===== LISTED RECORDS

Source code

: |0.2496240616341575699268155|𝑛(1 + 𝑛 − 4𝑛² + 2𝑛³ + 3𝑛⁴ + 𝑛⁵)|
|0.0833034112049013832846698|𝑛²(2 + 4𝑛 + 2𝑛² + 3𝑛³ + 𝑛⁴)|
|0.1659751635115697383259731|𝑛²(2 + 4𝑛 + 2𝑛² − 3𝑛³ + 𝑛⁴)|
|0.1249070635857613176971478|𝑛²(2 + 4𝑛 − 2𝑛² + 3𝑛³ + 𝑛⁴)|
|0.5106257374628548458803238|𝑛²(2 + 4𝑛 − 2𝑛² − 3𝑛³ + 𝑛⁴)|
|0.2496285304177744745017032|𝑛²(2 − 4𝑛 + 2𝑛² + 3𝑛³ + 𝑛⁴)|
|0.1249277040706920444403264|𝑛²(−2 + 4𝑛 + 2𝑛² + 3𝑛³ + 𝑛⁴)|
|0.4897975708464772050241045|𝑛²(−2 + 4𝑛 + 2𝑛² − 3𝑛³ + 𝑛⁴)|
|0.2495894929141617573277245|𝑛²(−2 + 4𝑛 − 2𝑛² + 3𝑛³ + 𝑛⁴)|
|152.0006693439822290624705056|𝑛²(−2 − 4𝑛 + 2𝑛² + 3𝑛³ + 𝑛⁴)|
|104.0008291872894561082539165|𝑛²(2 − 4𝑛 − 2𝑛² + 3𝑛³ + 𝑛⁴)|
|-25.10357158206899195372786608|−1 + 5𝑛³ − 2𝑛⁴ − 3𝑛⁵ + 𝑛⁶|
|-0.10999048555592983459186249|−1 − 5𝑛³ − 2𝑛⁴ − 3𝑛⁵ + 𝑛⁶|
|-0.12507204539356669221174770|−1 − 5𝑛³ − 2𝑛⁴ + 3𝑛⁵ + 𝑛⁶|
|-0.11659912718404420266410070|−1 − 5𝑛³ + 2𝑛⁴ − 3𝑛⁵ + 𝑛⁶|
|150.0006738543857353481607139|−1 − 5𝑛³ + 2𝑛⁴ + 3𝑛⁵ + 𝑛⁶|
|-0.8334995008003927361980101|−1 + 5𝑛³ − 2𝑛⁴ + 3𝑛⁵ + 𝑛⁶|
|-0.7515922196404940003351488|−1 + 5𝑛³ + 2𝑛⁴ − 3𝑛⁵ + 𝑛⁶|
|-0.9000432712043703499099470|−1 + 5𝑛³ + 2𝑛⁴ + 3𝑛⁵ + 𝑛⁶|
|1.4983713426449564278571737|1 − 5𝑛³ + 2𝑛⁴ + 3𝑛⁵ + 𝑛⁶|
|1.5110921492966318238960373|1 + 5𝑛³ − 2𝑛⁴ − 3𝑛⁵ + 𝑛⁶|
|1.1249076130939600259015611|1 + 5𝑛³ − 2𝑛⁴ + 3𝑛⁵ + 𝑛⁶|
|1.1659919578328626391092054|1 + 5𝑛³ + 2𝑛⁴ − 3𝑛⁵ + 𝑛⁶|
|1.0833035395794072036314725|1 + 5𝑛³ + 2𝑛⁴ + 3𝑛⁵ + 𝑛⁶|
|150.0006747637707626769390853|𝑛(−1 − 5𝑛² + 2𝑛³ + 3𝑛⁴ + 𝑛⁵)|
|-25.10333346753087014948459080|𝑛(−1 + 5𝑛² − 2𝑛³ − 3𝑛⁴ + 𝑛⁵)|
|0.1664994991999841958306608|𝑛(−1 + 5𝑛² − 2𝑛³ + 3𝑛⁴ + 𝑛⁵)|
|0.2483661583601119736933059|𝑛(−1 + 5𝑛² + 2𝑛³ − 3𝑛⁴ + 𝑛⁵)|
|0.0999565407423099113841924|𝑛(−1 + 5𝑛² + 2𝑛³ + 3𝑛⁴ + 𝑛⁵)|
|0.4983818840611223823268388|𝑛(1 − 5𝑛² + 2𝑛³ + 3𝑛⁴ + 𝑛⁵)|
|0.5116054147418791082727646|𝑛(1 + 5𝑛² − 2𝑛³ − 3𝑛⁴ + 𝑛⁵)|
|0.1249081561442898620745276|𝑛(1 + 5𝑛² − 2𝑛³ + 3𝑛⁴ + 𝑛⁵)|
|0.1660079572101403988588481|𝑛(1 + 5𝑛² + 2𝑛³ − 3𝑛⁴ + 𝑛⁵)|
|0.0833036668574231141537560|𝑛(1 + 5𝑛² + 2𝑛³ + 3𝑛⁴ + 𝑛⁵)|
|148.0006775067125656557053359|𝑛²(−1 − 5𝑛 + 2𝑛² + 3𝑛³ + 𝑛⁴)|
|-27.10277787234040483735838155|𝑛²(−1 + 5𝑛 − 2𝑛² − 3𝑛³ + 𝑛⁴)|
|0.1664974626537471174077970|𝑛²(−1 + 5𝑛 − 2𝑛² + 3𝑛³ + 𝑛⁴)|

==========

- _WHAT YOU ARE ASKED TO DO_
Turn the records above into a JSON list of strings, with one string for each line and blank lines omitted.

- _RESULT OF THIS EXERCISE_
[
  "Source code",
  ": |0.2496240616341575699268155|𝑛(1 + 𝑛 − 4𝑛² + 2𝑛³ + 3𝑛⁴ + 𝑛⁵)|",
  "|0.0833034112049013832846698|𝑛²(2 + 4𝑛 + 2𝑛² + 3𝑛³ + 𝑛⁴)|",
  "|0.1659751635115697383259731|𝑛²(2 + 4𝑛 + 2𝑛² − 3𝑛³ + 𝑛⁴)|",
  "|0.1249070635857613176971478|𝑛²(2 + 4𝑛 − 2𝑛² + 3𝑛³ + 𝑛⁴)|",
  "|0.5106257374628548458803238|𝑛²(2 + 4𝑛 − 2𝑛² − 3𝑛³ + 𝑛⁴)|",
  "|0.2496285304177744745017032|𝑛²(2 − 4𝑛 + 2𝑛² + 3𝑛³ + 𝑛⁴)|",
  "|0.1249277040706920444403264|𝑛²(−2 + 4𝑛 + 2𝑛² + 3𝑛³ + 𝑛⁴)|",
  "|0.4897975708464772050241045|𝑛²(−2 + 4𝑛 + 2𝑛² − 3𝑛³ + 𝑛⁴)|",
  "|0.2495894929141617573277245|𝑛²(−2 + 4𝑛 − 2𝑛² + 3𝑛³ + 𝑛⁴)|",
  "|152.0006693439822290624705056|𝑛²(−2 − 4𝑛 + 2𝑛² + 3𝑛³ + 𝑛⁴)|",
  "|104.0008291872894561082539165|𝑛²(2 − 4𝑛 − 2𝑛² + 3𝑛³ + 𝑛⁴)|",
  "|-25.10357158206899195372786608|−1 + 5𝑛³ − 2𝑛⁴ − 3𝑛⁵ + 𝑛⁶|",
  "|-0.10999048555592983459186249|−1 − 5𝑛³ − 2𝑛⁴ − 3𝑛⁵ + 𝑛⁶|",
  "|-0.12507204539356669221174770|−1 − 5𝑛³ − 2𝑛⁴ + 3𝑛⁵ + 𝑛⁶|",
  "|-0.11659912718404420266410070|−1 − 5𝑛³ + 2𝑛⁴ − 3𝑛⁵ + 𝑛⁶|",
  "|150.0006738543857353481607139|−1 − 5𝑛³ + 2𝑛⁴ + 3𝑛⁵ + 𝑛⁶|",
  "|-0.8334995008003927361980101|−1 + 5𝑛³ − 2𝑛⁴ + 3𝑛⁵ + 𝑛⁶|",
  "|-0.7515922196404940003351488|−1 + 5𝑛³ + 2𝑛⁴ − 3𝑛⁵ + 𝑛⁶|",
  "|-0.9000432712043703499099470|−1 + 5𝑛³ + 2𝑛⁴ + 3𝑛⁵ + 𝑛⁶|",
  "|1.4983713426449564278571737|1 − 5𝑛³ + 2𝑛⁴ + 3𝑛⁵ + 𝑛⁶|",
  "|1.5110921492966318238960373|1 + 5𝑛³ − 2𝑛⁴ − 3𝑛⁵ + 𝑛⁶|",
  "|1.1249076130939600259015611|1 + 5𝑛³ − 2𝑛⁴ + 3𝑛⁵ + 𝑛⁶|",
  "|1.1659919578328626391092054|1 + 5𝑛³ + 2𝑛⁴ − 3𝑛⁵ + 𝑛⁶|",
  "|1.0833035395794072036314725|1 + 5𝑛³ + 2𝑛⁴ + 3𝑛⁵ + 𝑛⁶|",
  "|150.0006747637707626769390853|𝑛(−1 − 5𝑛² + 2𝑛³ + 3𝑛⁴ + 𝑛⁵)|",
  "|-25.10333346753087014948459080|𝑛(−1 + 5𝑛² − 2𝑛³ − 3𝑛⁴ + 𝑛⁵)|",
  "|0.1664994991999841958306608|𝑛(−1 + 5𝑛² − 2𝑛³ + 3𝑛⁴ + 𝑛⁵)|",
  "|0.2483661583601119736933059|𝑛(−1 + 5𝑛² + 2𝑛³ − 3𝑛⁴ + 𝑛⁵)|",
  "|0.0999565407423099113841924|𝑛(−1 + 5𝑛² + 2𝑛³ + 3𝑛⁴ + 𝑛⁵)|",
  "|0.4983818840611223823268388|𝑛(1 − 5𝑛² + 2𝑛³ + 3𝑛⁴ + 𝑛⁵)|",
  "|0.5116054147418791082727646|𝑛(1 + 5𝑛² − 2𝑛³ − 3𝑛⁴ + 𝑛⁵)|",
  "|0.1249081561442898620745276|𝑛(1 + 5𝑛² − 2𝑛³ + 3𝑛⁴ + 𝑛⁵)|",
  "|0.1660079572101403988588481|𝑛(1 + 5𝑛² + 2𝑛³ − 3𝑛⁴ + 𝑛⁵)|",
  "|0.0833036668574231141537560|𝑛(1 + 5𝑛² + 2𝑛³ + 3𝑛⁴ + 𝑛⁵)|",
  "|148.0006775067125656557053359|𝑛²(−1 − 5𝑛 + 2𝑛² + 3𝑛³ + 𝑛⁴)|",
  "|-27.10277787234040483735838155|𝑛²(−1 + 5𝑛 − 2𝑛² − 3𝑛³ + 𝑛⁴)|",
  "|0.1664974626537471174077970|𝑛²(−1 + 5𝑛 − 2𝑛² + 3𝑛³ + 𝑛⁴)|"
]